Thursday, October 31, 2013

WSJ - FDA Sets New Rules to Better Address Drug Shortages

The Food and Drug Administration has forged plans to deal with the thorny medical issue of drug shortages, especially for sterile injectable drugs like those used in emergency medicine, cancer and intravenous nutrition.

Under a new rule, the FDA will require companies to notify the agency of any plans to stop making drugs that are in short supply, or of any temporary manufacturing stoppages that would threaten supply. For the first time, the FDA will also apply these requirements to complex "biologic" drugs that are manufactured in microorganisms, plant cells and animal cells.

The FDA will take these actions through a new federal rule, and a strategic plan on drug shortages, both of which will be disclosed on Thursday. They put new teeth into a law passed by Congress in 2012 and an order signed by President Barack Obama in 2011.

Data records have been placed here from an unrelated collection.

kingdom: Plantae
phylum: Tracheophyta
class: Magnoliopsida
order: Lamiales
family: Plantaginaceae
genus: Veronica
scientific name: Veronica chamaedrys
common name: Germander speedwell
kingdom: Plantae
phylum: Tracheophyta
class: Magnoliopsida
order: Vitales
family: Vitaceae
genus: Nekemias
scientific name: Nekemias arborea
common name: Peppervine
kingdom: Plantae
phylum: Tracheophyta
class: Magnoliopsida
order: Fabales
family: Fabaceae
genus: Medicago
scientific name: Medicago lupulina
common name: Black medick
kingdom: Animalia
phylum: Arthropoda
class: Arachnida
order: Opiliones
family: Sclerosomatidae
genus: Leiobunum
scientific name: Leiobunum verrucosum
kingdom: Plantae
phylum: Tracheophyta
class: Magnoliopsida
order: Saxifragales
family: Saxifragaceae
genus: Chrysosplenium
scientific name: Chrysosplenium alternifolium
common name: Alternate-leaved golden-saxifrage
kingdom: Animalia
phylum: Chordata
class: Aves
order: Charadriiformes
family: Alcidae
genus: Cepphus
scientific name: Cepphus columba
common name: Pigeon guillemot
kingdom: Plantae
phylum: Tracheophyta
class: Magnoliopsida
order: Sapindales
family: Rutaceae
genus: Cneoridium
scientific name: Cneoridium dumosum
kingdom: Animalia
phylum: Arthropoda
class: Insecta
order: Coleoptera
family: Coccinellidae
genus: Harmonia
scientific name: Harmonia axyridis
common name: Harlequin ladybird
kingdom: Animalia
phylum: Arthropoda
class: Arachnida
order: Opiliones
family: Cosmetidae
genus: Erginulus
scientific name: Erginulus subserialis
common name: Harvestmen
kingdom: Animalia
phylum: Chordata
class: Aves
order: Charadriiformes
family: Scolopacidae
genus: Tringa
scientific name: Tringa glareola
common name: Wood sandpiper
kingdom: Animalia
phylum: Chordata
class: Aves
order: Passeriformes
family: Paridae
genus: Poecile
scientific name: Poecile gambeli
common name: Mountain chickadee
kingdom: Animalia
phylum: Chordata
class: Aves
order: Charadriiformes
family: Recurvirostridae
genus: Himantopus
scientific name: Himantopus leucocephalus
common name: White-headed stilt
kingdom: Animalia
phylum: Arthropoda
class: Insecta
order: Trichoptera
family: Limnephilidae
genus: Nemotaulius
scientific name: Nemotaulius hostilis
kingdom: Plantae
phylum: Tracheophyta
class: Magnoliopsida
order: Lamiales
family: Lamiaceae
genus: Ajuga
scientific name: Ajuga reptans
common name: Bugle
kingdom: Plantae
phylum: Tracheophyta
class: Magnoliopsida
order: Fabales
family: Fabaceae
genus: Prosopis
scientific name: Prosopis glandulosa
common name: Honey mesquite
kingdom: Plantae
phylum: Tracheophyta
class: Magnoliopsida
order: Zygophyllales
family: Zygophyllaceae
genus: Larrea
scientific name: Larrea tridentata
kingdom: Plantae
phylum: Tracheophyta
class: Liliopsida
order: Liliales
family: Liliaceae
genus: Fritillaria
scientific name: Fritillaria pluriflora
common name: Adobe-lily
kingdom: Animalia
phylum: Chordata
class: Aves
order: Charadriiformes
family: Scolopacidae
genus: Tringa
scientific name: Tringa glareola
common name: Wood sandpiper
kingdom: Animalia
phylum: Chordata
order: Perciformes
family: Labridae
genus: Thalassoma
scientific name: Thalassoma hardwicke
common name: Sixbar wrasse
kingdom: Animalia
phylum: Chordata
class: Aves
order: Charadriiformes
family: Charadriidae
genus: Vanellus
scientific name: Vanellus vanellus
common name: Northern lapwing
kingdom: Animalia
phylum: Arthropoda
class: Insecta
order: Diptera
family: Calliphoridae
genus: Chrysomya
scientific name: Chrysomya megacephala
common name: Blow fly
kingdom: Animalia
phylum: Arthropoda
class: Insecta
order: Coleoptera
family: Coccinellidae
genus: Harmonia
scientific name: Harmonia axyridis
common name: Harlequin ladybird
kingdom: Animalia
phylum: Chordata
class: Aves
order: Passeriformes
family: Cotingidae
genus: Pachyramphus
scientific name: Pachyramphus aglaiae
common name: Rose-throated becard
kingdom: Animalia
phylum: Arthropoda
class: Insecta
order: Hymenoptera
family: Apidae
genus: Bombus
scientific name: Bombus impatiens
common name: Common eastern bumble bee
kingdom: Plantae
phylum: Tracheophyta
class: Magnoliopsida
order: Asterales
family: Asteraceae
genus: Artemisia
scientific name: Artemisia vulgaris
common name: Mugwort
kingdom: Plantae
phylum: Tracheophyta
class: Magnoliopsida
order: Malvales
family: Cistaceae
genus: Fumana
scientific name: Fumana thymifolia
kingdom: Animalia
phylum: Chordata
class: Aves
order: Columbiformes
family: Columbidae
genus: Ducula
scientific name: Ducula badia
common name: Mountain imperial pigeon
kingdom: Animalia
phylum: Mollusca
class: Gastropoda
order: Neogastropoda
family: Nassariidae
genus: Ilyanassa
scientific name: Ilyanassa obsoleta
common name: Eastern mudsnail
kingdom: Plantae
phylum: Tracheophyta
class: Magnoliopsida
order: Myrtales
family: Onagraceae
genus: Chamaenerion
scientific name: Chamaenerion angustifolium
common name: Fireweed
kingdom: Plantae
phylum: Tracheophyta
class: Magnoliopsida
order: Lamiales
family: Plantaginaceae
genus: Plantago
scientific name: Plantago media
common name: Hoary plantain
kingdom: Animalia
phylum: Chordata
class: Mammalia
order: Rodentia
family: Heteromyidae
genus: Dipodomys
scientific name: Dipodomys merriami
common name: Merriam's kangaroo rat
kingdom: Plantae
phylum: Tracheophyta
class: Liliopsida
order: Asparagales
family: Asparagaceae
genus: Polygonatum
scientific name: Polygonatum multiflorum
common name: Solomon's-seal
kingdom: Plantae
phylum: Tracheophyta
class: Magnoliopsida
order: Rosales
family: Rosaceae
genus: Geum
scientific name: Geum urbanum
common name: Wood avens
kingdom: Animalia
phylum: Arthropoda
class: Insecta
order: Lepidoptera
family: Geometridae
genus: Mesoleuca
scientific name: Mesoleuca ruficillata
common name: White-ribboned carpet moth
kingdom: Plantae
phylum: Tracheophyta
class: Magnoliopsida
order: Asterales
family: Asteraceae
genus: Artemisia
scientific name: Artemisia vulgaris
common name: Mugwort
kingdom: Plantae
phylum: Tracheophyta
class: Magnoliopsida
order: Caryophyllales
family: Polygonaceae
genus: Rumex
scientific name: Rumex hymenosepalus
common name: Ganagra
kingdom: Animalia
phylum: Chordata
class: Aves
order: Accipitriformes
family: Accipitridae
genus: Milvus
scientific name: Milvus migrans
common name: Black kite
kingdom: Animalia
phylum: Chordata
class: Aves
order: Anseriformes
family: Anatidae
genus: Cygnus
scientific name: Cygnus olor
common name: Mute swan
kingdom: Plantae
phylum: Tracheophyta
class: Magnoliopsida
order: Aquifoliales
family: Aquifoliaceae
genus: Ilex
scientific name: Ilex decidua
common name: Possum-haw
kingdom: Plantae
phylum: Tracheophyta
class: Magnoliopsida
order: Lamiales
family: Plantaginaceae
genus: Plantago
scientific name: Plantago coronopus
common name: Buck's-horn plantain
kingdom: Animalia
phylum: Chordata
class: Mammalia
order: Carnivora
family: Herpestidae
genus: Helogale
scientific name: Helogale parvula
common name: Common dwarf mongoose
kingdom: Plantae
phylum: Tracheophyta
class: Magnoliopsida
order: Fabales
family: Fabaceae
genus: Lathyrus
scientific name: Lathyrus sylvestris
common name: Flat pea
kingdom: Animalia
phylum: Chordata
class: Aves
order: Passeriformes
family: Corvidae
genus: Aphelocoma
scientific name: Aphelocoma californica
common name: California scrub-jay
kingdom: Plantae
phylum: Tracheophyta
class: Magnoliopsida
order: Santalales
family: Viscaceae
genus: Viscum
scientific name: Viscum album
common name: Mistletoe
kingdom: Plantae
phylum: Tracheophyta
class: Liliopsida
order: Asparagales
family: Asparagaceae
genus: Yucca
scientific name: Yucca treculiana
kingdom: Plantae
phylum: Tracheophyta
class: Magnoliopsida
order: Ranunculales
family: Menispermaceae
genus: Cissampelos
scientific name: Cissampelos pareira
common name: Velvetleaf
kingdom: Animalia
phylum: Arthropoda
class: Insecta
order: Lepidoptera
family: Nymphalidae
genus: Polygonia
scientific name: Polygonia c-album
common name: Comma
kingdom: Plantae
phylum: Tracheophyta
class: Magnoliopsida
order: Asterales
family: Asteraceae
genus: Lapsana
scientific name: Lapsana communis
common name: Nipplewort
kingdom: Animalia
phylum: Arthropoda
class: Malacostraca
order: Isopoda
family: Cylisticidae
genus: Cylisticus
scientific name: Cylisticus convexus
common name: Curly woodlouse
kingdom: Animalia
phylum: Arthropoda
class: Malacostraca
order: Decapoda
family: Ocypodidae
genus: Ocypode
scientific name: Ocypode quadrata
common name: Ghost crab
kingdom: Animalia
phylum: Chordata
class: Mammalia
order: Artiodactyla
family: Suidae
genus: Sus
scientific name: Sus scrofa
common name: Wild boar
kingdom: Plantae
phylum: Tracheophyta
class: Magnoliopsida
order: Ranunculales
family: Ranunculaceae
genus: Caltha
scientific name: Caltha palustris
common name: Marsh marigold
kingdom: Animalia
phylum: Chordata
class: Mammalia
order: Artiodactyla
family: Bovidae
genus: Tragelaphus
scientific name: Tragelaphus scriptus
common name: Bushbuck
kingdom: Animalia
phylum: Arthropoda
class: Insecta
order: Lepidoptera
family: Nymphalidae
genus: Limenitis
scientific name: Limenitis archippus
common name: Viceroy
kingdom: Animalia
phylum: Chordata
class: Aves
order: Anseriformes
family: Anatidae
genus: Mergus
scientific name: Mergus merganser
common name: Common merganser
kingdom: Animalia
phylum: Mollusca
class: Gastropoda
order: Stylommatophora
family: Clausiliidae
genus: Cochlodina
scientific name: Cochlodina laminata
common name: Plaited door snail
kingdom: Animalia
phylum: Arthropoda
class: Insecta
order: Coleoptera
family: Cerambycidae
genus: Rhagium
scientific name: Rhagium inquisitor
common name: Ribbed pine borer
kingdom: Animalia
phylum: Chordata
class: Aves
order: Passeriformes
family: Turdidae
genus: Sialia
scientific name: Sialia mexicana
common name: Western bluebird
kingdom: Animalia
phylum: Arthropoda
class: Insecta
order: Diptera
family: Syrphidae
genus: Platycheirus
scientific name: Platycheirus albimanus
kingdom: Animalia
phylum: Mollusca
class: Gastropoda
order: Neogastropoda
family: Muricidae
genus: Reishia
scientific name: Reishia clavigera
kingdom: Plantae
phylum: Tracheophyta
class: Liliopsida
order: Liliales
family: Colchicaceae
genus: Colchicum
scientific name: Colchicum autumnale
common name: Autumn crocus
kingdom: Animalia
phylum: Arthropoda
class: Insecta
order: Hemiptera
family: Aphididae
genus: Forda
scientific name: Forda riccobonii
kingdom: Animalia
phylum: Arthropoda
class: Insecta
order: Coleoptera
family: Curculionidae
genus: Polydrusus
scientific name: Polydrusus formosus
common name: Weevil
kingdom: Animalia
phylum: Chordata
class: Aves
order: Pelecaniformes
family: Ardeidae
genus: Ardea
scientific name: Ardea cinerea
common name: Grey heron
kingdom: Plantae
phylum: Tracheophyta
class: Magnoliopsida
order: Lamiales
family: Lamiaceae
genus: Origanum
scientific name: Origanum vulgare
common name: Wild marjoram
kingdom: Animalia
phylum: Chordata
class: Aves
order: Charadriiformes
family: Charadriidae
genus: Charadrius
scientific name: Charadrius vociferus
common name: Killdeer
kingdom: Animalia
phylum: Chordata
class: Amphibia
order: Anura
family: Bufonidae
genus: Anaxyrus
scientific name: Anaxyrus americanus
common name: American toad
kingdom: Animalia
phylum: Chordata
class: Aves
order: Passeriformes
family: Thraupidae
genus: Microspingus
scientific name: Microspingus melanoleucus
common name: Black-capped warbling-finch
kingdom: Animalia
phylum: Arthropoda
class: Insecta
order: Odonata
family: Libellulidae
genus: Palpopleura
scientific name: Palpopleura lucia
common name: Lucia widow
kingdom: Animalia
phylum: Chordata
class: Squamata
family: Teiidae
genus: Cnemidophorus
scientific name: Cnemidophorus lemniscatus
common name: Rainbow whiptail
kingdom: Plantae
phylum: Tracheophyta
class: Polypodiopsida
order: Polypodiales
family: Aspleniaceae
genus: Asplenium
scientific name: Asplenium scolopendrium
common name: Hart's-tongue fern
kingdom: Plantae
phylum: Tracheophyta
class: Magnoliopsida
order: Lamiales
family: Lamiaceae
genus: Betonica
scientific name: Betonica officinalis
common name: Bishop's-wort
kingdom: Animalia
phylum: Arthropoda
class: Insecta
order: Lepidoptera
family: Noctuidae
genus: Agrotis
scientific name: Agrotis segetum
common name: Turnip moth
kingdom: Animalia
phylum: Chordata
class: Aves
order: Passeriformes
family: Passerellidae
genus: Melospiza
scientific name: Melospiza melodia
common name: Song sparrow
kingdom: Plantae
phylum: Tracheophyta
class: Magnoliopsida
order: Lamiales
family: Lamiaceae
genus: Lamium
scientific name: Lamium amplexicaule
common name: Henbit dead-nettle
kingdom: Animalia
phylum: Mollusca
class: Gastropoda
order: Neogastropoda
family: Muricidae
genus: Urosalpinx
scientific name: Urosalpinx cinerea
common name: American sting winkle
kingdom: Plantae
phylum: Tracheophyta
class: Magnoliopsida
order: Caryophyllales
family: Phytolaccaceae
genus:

Many drugs are in chronic short supply, and production snafus can create other shortages.

"Drug shortages are complex, and this isn't something that will be resolved overnight," said Douglas Throckmorton, deputy director of the FDA's Center for Drug Evaluation and Research. "But we can find workarounds when there are other manufacturers" to make a drug in short supply.

The federal agency has already made some progress on the drug-shortage front, with more companies alerting it to coming shortages so that it can proactively find substitute manufacturers. Following the 2011 presidential order, the number of notifications by companies alerting the FDA of impending production stoppages has increased six fold. The agency said, too, that it has helped prevent 195 drug shortages in 2011 and 282 in 2012.
But this accomplishment falls far short of resolving the problem, according to doctors and researchers.
"The number of new drug shortages is declining, and that's good news," said Erin R. Fox, manager of the Drug Information Service at the University of Utah. "But the ones we have already are not going away. The current status is we're really stuck, and it's almost getting worse."

Among those drugs in shortest supply, she said, are electrolytes, vitamins and fluids used in resuscitation and in treatment of premature infants. "Patients are going without therapy," said Dr. Fox, describing the situation as "incredibly critical." She said the problem stems from the fact that there are only a handful of companies making mostly generic versions of the products in question. From time to time, these companies have closed down some of their production because of impurities such as glass or metal found in injectable products.

Intravenous drugs for cancer, including liquid nutrition for patients unable to eat and drink by mouth, also are in short supply.

Richard L. Schilsky, chief medical officer of the American Society of Clinical Oncology, said there have been shortages of mostly generic cancer drugs such as leucovorin, daunorubicin and cytarabine.
"None of this has really gotten better," said Dr. Schilsky. "It's hard to say what the FDA can do except use discretion in their regulatory oversight, and work with suppliers to assure adequate raw material supply."